11. Mengetahui bahwasanya menahan amarah adalah
ciri orang yang bertakwa, hal itu sebagaimana firman Allah Subhanhu Wa
Ta'ala:
اَلَّذِيْنَ
يُنْفِقُوْنَ فِي السَّرَّاءِ وَالضَّرَّاءِ وَالْكَاظِمِيْنَ اْلغَيْظَ
وَالْعَاِفيْنَ عَنِ النَّاسِ وَاللهُ يُحِبُّ اْلمُحْسِنِيْنَ
"Yaitu
orang-orang yang menafkahkan hartanya secara sembunyi dan terang-terangan dan
orang yang menahan kemarahan serta memaafkan manusia, sesungguhnya Allah
mencintai orang-orang yang berbuat baik".[15]
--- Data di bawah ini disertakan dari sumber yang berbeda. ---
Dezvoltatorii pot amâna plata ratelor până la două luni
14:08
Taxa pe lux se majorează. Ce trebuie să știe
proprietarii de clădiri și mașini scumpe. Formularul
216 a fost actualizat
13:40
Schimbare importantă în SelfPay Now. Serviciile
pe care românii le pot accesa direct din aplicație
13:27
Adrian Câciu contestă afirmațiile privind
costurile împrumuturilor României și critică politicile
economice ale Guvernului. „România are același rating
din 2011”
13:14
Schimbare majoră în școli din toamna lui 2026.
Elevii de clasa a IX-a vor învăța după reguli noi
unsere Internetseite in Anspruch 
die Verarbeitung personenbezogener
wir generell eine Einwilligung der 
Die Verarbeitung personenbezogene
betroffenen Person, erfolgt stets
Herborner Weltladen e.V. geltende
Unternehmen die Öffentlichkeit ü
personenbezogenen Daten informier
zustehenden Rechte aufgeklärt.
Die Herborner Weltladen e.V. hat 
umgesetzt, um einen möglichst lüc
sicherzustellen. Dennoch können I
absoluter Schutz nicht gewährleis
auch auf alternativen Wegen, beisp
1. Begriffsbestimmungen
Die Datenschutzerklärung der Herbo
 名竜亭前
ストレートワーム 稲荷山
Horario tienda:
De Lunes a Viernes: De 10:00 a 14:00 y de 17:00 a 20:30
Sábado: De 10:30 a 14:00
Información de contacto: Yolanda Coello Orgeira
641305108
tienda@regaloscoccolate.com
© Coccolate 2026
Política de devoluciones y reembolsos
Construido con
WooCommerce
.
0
12. Sadar ketika di ingatkan, sebagaimana dalam
sebuah atsar yang diriwayatkan Ibnu Abbas radhiallahu anhu: Sesungguhnya
seseorang meminta izin pada Umar radhiallahu anhu maka dia mengizinkannya dan
ia berkata: "Wahai Ibnul Khattab demi Allah engkau tidak memberiku dengan
pemberian yang banyak, tidak juga berhukum kepada kami dengan adil, seketika
itu Umar radhiallahu anhu marah sehingga dia hendak memukulnya, namun Al Harb
bin Qais (seorang teman duduk Umar) berkata: Wahai Amirul mu'minin sesungguhnya
Allah Subhanhu Wa Ta'ala telah berfirman kepada Nabi shallallahu
alaihi wa sallam: خُذِ الْعَفْوَ وَاْمُرْ بِاْلعُرْفِ
وَأَعْرِضْ عَنِ الْجَاِهلِيْنَ
"Jadilah
engkau pmaaf dan suruhlah orang mengerjakan yang ma'ruf, serta berpalinglah
dari orang-orang yang bodoh".[16]
"Sebab, sesungguhnya dia termasuk
orang yang bodoh, demi Allah Umar radhiallahu anhu tidak meremehkan ayat
tersebut saat dibacakan kepadanya ayat tersebut dan dia teguh dalam tuntunan
kitab Allah az za wajalla.[17]
13. Mengetahui akibat buruk sikap marah,
sebagaimana hadits yang diriwayatkan Al Qomah bin Wail dari bapaknya radhiallahu
anhu beliau bercerita kepadanya: Aku duduk bersama Nabi shallallahu
alaihi wa sallam,
tiba-tiba datanglah seseorang membawa orang yang sedang diborgol lalu dia
berkata: "Ya Rasulallah dia telah membunuh saudaraku kemudian Rasulullah shallallahu
alaihi wa sallam bertanya
kepada lelaki yang diborgol tersebut: "Apakah engkau telah
membunuhnya?", "Ya saya membunuhnya".Jawabnya. Beliau berkata:
"Bagaimana engkau membunuhnya?" Orang itu menjawab: "Aku
bersamanya mengambil dedaunan dari pohon untuk makanan ternak, kemudian ia
mencelaku hingga membuatku marah kemudian aku memukulnya dengan kapak tepat
pada batang lehernya akhirnya dia mati, …… [18]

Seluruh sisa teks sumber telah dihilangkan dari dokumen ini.